5. I see the license is AGPL. But I don't see the usual "you must dual-license all contributions under MIT/BSD/ISC as well [so that only we can re-license the project]" nor "before contributing, sign this agreement transferring copyright [and your first born child]".

Was this just an oversight, or do you intend to be one of the few SaaS companies that really truly is open-source rather than "open-source" [until peopled are locked-in] and then going "open"-core? If the latter, then awesome -- cool to see.

6. Any regrets, disasters, or lessons learned so far? Usually, I find these stories the most interesting but unfortunately too few are willing to share.

---

[1]: I know B2 provides a relatively standard, at this point, S3-compatible API and everything as well. But I think there is also still something to be said about a somewhat Juche-esque approach to infrastructure, wherein should prices rise, contracts change, service degrades, or whatever else, you'd have the ability to almost immediately switch at a moment's notice to literally anyone else who can lease you a box with some hard drives or any colo provider.

[2]: This goes out the window somewhat if you're using the VPS line and American servers, though.

memset · on Oct 28, 2023

Really interesting question(s)! Will try to answer the gist.

First, the system is designed for users to be able to drop in whatever hardware they want. So your questions are around my initial deployment options. These will certainly change in the future.

I chose Hetzner because of cost. I will probably end up using other providers in the future but Hetzner let me begin this experiment without burning my runway.

I use metal servers for Clickhouse, and small cloud boxes and LBs for the API. It happens I'm using US-based cloud servers because that's where my users are.

I'm using B2 + SQS because I did not want to take on sysadmin for those components.
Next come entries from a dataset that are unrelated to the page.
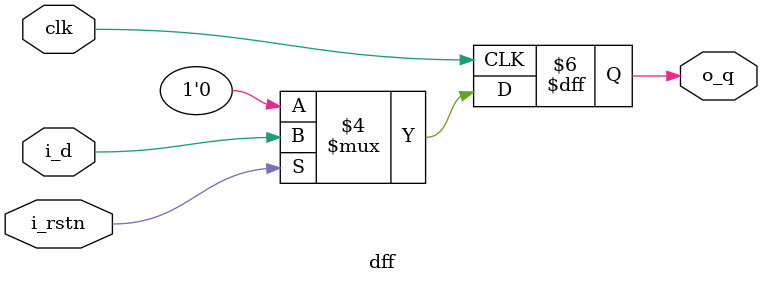
<source format=sv>
`timescale 1ns / 1ps


// D flipflop with synchronous reset 
module dff (input logic i_d, clk, i_rstn, output logic o_q);

  always @(posedge clk) begin
    if(!i_rstn) begin
	    o_q <= 1'b0;
	end
	else begin
	    o_q <= i_d;
	end
  end
  
endmodule : dff

</source>
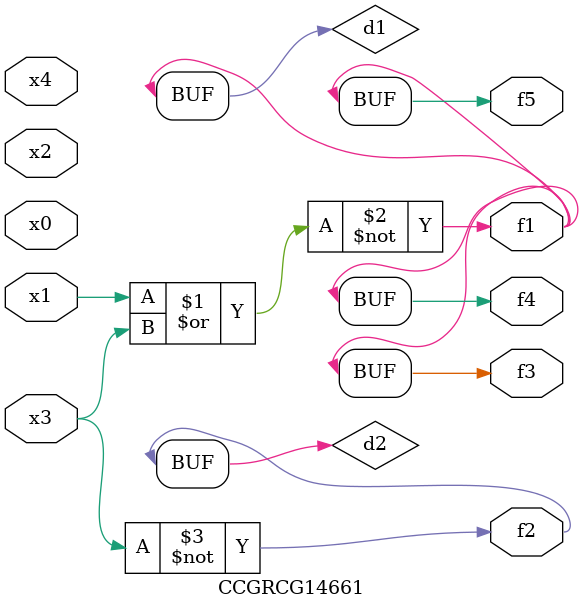
<source format=v>
module CCGRCG14661(
	input x0, x1, x2, x3, x4,
	output f1, f2, f3, f4, f5
);

	wire d1, d2;

	nor (d1, x1, x3);
	not (d2, x3);
	assign f1 = d1;
	assign f2 = d2;
	assign f3 = d1;
	assign f4 = d1;
	assign f5 = d1;
endmodule

</source>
They are not performance-sensitive. Using B2 at $0.006/GB vs managing minio on an SX server at $0.001/GB was acceptable to me :)

Why use regular servers for the API instead of fly.io? Because the API writes data to disk, and then bulk loads it to clickhouse. This means I needed durable and reliable disk, which you can only have with actual VMs. I didn't want the process to be randomly SIGKILL'd since the process shuts down safely to avoid data loss, and I didn't want the risk of ephemeral storage. So to control all this I have to run the HTTP servers myself.

I might experiment with a PaaS for this, but it was easy enough to just set up an init script to run the daemon.

re: negotiating power - that conversation only happens when I have volume, at which point I will be able to negotiate with any provider.

re: points of failure/latency - this will continually change: the deployment strategy for today will be different than when I'm managing 100s of TB of data across thousands of users. The main focus is to make the system flexible to handle different topologies and to be able to change providers by updating a configuration.

Thank you!

esafak · on Oct 27, 2023

TiDB is an HTAP whose OLAP component (TiFlash) was based on Clickhouse: https://news.ycombinator.com/item?id=23584022

If you have analyzed the competition, what are your selling points? Benchmarks welcome. Thank you!

memset · on Oct 27, 2023

I haven't seen TiDB before - thanks for sharing. I honestly haven't spent tons of much time analyzing other databases (there are so many!) but I haven't seen much out there which tries to be "Firebase for OLAP" - that is, make it so easy that a developer who maybe doesn't have time to learn Clickhouse can be effective with it. That's the most important goal of this project: lower the barrier for people who need to use a columnar data structure to be able to do so [without thinking too much about it] and get back to solving their engineering problems.

gregwebs · on Oct 27, 2023

TiFlash is designed for TiDB users and seamlessly moving between inserting row data and querying column storage.

wkoszek · on Oct 27, 2023

ScratchDB has save my business and it's awesome. I think if you need a columnar store, you should really try these guys

memset · on Oct 27, 2023

Thank you - really excited about what you're building too!